Decades ago, this was a poisoned land. During WWII, the land was used by the US Army to create and test chemical weapons. Following the war, Shell Chemical Co. used the area to produce chemicals for agriculture, including DDT.

Pesticides and insecticides had become tools of agriculture. Farmers wanted to mitigate damage, diseases, and the impacts of insects. Common practice for many chemical treatments was to spray entire fields. Lack of precise spraying resulted in chemicals leeching into unintended soil and waterways. This leaching posed a threat to both humans and the environment.
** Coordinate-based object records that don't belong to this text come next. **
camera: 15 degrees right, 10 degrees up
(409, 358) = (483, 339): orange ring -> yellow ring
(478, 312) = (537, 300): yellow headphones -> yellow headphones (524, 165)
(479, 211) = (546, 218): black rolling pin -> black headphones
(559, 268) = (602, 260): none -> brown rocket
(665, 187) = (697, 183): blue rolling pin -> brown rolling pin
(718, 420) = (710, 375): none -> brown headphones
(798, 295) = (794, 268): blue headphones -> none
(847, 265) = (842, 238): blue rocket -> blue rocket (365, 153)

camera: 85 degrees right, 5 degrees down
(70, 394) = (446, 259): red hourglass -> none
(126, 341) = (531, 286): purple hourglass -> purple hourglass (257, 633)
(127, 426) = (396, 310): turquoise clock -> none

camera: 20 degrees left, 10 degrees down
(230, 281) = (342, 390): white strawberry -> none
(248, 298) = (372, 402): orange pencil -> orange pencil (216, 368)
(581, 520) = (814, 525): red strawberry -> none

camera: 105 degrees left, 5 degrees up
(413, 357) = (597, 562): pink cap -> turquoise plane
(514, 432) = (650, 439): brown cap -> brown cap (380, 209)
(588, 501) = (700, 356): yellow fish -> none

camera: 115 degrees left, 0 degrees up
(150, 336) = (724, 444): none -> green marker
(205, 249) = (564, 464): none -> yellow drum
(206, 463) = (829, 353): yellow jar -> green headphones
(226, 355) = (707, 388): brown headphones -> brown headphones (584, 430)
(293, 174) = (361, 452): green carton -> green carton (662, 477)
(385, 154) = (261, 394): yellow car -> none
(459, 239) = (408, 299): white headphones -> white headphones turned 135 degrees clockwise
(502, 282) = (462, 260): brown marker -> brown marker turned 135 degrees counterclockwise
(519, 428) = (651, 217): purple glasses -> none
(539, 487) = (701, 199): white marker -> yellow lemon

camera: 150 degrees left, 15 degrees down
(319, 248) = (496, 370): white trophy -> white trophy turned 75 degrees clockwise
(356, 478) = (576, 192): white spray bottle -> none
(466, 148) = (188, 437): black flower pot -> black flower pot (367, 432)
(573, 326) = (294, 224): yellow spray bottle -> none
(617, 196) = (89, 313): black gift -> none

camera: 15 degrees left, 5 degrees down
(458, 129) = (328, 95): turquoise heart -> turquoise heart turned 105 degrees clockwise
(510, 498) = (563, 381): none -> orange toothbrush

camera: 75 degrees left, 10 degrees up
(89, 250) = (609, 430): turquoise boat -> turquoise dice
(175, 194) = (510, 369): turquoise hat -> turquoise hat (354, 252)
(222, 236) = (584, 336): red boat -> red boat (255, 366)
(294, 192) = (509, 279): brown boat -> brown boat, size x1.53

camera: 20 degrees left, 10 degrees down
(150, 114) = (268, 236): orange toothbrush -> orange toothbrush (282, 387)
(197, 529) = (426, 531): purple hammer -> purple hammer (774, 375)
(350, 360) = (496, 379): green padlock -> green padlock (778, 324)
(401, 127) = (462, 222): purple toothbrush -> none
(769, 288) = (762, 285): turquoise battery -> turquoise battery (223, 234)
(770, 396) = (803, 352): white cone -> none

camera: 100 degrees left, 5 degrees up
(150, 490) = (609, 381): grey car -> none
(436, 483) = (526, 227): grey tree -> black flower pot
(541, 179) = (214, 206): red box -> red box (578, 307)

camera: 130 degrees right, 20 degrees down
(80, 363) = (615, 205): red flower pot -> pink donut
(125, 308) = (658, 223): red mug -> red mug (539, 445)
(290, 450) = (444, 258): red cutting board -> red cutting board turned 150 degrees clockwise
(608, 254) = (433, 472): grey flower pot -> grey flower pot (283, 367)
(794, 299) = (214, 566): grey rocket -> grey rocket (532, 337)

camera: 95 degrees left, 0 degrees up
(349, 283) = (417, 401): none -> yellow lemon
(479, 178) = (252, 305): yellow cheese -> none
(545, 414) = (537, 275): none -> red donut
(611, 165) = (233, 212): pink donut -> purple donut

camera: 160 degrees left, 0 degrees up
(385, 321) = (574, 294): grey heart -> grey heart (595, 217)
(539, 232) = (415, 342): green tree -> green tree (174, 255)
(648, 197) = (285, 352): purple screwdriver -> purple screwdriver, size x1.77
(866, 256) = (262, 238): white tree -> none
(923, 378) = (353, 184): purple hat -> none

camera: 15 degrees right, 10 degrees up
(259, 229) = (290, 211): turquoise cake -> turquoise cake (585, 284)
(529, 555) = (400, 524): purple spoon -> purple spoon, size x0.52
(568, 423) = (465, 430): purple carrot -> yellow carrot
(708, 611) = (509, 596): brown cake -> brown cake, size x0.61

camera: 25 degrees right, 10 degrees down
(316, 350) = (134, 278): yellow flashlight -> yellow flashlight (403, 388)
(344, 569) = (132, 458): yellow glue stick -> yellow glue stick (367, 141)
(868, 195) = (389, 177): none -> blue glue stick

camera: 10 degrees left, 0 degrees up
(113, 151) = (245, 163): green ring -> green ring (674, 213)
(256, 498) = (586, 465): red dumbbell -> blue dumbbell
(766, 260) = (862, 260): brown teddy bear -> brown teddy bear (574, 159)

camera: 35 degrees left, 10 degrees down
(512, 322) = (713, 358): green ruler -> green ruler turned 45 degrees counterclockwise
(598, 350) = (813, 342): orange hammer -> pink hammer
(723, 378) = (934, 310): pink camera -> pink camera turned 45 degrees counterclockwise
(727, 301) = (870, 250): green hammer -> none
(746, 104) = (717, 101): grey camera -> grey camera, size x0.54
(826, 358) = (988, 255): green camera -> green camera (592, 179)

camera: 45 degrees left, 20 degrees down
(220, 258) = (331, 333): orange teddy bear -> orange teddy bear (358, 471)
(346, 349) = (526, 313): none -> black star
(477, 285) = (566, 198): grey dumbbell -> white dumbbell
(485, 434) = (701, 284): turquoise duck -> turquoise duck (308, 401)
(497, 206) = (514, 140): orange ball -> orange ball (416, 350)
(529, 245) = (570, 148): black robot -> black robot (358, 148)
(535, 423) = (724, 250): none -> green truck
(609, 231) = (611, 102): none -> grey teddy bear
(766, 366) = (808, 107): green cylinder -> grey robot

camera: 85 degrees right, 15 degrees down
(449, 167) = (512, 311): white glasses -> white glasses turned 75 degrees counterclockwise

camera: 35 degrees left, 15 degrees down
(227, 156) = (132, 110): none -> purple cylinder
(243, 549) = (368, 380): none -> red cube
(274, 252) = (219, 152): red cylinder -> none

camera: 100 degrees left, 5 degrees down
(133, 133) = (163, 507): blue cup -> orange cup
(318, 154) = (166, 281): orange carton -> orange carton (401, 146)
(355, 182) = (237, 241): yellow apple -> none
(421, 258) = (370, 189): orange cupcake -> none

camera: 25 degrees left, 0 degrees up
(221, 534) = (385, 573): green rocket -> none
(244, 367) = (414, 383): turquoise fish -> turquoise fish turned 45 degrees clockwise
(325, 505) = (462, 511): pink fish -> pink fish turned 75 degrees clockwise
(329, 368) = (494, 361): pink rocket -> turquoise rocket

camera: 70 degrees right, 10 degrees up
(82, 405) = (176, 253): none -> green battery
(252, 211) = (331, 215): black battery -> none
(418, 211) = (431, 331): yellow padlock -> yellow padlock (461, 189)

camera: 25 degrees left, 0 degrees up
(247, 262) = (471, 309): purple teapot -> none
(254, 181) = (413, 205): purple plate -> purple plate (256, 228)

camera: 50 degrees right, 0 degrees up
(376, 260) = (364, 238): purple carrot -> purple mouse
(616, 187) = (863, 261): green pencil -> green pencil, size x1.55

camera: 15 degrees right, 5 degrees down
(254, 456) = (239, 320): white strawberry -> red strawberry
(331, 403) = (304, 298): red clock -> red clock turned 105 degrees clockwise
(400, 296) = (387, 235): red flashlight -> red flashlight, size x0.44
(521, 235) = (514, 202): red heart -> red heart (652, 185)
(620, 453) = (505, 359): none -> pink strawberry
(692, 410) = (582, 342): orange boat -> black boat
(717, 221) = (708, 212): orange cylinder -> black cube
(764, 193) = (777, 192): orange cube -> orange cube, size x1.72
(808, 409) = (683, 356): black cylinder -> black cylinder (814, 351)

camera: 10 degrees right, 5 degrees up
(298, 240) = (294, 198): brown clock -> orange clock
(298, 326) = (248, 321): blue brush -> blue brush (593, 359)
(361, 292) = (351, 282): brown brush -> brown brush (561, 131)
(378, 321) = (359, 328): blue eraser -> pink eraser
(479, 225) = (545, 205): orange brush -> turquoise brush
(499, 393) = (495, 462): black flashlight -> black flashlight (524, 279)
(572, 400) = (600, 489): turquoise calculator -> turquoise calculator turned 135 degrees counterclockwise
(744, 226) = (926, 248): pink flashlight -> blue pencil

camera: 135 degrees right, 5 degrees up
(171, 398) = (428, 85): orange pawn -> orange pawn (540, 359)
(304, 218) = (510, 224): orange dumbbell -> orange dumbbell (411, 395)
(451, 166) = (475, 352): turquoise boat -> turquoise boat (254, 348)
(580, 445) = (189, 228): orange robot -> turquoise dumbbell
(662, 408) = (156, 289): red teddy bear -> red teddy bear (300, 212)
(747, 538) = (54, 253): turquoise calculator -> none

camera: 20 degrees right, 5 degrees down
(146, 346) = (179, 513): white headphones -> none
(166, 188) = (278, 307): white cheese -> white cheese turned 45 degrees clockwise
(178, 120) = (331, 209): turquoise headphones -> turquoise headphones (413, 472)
One of the most dangerous and controversial was DDT, a pesticide later banned in 1972.

In the 1980s, the Army and Shell started a $2.1 billion cleanup of the site. Using a slurry wall to block further contamination of groundwater and gathering contaminated soil into landfills was the key to recovering this area, said David Lucas, refuge manager.

The remedy is working as designed, he said.

Bald eagles have since returned to the arsenal.

“There’s so many ironies out here. So, you have this place that’s making this chemical that’s killing our bald eagles. Its thinning their eggs across the country. We’re listing bald eagles as an endangered species. But yet, in the 1980s, bald eagles returned to the Rocky Mountain Arsenal,” Lucas said.

In 1992, Congress designated the arsenal as a wildlife refuge.

The arsenal is emerging as a healthy short-grass prairie habitat.

“This place now is a stepping stone, a window into a larger network of Fish and Wildlife conservation,” Lucas said.

The arsenal is a 15,000-acre part of an 800 million-acre natural system designed to restore and protect ecosystems.

Today, the land is a refuge were both people and wildlife can exist in the same place.

“It’s kind of this weird cycle, this place is making stuff that’s hurting these animals, but they came back, and kind of led to some of the creation of It,” said Lucas.

The refuge shows nature’s resilience and an ability recover, so long as it is protected.